Dozens of the 300 registered launch events featured presidents or prime ministers, as well as prominent safety experts, industry nonprofits and government representatives from transportation and other related sectors.

safe kids worldwideI was fortunate to attend the launch event in Mexico City alongside representatives from 30 Latin American and Caribbean countries, with such notable public health leaders as Dr. Etienne Krug, Director of Violence and Injury Prevention and Disability at World Health Organization, and Ms. Maria Fernanda Rodriquez, President of the Gonzalo Rodriguez Foundation, a pioneer for road safety for children in Uruguay. I spoke with sustainable transport experts from CTS Mexico and listened to an inspiring speech made by Mexico’s President, Mr. Felipe Calderon, who has great aspirations for Mexico over the next decade. I am looking forward to initiating a Safe Kids Mexico organization in Mexico City as soon as possible, which is being made possible through contributions from FedEx.

My experience at the Decade of Action for Road Safety launch in Mexico City impressed upon me the dedication of the countries and their active participation in the movement. There has been a marked increase in confidence in the collective support of the nations to make roads all around the world safer over the next ten years.

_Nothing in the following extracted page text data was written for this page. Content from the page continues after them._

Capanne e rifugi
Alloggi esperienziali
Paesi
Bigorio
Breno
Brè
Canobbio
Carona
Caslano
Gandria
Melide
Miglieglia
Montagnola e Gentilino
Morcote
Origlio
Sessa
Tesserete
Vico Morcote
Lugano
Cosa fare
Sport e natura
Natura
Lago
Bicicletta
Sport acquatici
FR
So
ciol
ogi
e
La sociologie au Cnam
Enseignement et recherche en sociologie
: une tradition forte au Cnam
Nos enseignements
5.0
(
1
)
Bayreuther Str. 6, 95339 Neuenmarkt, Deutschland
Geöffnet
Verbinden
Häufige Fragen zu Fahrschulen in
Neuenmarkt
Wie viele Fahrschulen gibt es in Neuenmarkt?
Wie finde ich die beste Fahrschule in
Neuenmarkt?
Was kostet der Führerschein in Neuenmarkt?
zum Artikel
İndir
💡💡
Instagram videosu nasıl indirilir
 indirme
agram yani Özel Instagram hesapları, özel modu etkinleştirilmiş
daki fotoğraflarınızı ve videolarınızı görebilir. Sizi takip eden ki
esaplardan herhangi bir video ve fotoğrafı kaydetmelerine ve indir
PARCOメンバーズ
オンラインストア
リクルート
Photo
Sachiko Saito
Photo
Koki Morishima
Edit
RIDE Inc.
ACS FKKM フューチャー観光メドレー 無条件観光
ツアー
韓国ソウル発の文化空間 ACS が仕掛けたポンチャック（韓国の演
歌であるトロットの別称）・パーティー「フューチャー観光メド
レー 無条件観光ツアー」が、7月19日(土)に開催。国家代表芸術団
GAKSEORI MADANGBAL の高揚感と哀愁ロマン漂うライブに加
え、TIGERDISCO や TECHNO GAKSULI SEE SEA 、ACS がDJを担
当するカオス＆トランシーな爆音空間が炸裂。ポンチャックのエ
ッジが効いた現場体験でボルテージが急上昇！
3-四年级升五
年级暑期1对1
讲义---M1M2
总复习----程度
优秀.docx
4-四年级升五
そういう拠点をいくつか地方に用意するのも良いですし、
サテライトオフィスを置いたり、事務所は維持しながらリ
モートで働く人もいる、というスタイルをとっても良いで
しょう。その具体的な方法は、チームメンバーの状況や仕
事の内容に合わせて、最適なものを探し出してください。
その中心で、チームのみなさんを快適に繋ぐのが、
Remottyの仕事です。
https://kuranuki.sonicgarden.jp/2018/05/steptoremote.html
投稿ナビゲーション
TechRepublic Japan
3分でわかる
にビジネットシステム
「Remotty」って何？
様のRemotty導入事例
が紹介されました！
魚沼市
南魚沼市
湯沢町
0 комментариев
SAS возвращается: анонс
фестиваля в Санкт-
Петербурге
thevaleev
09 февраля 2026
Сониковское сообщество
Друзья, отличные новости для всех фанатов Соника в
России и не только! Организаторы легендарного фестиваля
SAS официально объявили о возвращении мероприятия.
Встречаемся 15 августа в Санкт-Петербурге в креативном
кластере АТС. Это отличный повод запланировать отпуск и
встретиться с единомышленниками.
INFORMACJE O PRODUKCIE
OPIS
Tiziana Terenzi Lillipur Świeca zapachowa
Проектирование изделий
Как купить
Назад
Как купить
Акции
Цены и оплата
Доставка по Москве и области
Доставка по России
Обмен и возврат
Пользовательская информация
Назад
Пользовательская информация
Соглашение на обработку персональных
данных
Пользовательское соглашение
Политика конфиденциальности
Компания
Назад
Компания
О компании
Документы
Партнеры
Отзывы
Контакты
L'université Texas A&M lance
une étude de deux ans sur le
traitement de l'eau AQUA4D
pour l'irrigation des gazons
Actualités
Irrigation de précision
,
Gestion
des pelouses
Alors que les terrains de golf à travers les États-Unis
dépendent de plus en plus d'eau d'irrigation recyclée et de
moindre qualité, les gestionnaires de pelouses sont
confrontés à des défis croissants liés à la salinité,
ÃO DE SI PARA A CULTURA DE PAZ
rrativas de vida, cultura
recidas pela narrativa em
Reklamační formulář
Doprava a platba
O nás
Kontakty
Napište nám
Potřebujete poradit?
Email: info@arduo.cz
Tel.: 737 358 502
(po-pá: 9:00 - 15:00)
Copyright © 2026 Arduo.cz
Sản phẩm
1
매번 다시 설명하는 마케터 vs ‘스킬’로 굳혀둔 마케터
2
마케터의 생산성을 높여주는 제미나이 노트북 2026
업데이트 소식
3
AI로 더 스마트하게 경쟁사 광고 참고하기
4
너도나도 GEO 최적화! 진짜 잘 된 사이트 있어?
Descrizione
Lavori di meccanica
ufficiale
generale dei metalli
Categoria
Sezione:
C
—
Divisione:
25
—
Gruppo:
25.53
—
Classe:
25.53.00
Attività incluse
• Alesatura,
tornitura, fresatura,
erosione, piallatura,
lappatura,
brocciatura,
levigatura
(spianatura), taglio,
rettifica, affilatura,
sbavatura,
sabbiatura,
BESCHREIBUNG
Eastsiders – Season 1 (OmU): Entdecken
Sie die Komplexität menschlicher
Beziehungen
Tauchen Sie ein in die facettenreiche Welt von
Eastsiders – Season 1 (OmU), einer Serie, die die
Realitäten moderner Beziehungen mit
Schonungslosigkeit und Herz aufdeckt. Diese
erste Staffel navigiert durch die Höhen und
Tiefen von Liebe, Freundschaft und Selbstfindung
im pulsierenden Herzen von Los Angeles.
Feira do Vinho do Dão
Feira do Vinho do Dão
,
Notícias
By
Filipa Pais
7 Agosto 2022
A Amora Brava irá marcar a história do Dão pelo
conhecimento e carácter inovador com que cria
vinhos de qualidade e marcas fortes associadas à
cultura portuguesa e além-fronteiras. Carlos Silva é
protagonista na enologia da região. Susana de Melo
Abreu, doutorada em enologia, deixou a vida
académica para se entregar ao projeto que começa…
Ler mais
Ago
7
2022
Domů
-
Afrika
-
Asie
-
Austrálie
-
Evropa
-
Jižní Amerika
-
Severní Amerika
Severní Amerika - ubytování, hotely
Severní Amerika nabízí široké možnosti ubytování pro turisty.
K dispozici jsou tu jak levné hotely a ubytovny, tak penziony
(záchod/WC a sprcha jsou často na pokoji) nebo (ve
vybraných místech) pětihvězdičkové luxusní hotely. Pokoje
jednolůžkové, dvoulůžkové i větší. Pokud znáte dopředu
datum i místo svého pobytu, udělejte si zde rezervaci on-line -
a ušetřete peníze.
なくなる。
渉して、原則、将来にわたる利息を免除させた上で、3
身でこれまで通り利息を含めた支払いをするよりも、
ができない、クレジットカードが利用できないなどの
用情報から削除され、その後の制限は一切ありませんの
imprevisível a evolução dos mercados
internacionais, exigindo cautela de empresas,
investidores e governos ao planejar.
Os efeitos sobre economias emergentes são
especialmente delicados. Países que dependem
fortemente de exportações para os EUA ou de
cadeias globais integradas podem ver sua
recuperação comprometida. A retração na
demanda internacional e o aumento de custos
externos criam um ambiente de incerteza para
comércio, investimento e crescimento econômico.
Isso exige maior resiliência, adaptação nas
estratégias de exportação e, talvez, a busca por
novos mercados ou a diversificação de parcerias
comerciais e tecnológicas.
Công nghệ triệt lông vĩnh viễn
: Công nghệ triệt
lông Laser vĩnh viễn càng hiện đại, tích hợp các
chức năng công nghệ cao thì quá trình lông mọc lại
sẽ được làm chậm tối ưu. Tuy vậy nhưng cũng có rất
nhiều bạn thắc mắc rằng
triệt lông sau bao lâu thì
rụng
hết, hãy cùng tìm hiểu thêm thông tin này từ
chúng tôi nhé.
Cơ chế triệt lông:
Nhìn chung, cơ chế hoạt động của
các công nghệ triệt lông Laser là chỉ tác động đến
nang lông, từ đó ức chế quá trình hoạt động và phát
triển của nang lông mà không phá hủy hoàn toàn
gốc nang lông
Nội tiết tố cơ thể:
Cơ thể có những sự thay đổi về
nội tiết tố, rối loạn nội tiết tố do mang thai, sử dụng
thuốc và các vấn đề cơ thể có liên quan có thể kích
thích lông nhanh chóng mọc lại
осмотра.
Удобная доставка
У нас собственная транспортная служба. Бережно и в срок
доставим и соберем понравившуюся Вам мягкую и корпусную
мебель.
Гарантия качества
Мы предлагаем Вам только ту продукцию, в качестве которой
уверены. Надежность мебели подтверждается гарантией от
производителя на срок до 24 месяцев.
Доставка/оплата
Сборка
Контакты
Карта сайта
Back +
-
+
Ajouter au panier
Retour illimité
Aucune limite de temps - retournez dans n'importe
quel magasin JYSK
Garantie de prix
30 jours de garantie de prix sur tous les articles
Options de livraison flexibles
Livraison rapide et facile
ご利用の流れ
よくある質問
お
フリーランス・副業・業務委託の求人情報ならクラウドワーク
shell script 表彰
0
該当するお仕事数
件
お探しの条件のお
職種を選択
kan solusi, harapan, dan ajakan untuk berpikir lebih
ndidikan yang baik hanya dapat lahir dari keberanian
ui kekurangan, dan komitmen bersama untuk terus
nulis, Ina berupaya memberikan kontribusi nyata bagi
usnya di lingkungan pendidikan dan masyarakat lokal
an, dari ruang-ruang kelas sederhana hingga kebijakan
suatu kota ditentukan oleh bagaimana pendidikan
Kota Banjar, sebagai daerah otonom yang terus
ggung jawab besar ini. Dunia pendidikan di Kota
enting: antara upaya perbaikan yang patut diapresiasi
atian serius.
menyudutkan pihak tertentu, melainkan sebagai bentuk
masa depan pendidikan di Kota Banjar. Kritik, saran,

As we move forward with a renewed, global awareness for road safety issues, I am enthusiastic to share Walk This Way’s message of child pedestrian safety and injury prevention with even more communities around the world.

Kristin Rosenthal, Program Associate, Safe Kids USA

Having sustained serious injuries as a pedestrian in an auto related crash, the issue of road safety and injury prevention is of the utmost importance to me. I’ve made it my mission to educate both children and their parents on how they can protect themselves from preventable accidents, and I’ve spent over five years working with Safe Kids USA and Safe Kids Metro Detroit to do just that.

That’s why I was excited to have the opportunity to attend the U.S. launch of the Decade of Action for Road Safety in Washington, D.C., which was an exciting summit of top national experts and organizations in safety and transportation.

It was inspiring to know we all came together to launch a movement that will help address the serious issue of child pedestrian accidents, which claim the lives of nearly 250 children and send 13,000 to the emergency room in the U.S. each year.

I had the opportunity to meet with other leaders in road safety and hear moving keynotes from such distinguished leaders as former U.S. Transportation Secretary Norman Mineta; David Strickland, administrator for the National Highway Traffic Safety Administration; and Thomas Frieden, Director of the Centers for Disease Control and Prevention.

I also saw the unveiling of the Decade of Action’s creative public service announcement, which featured Grover from Sesame Street. As Walk This Way targets children directly, I appreciated how this PSA conveyed a simple but effective message of how children should cross the street safely.

As we embark on a renewed commitment to road safety in the U.S. and worldwide, I look forward to seeing these campaign elements and key players, including the Walk This Way program, serve a major role in reducing the number of children and families affected by preventable accidents. With an increase in international collaboration and greater awareness, I am confident we will make our communities a safer place for children.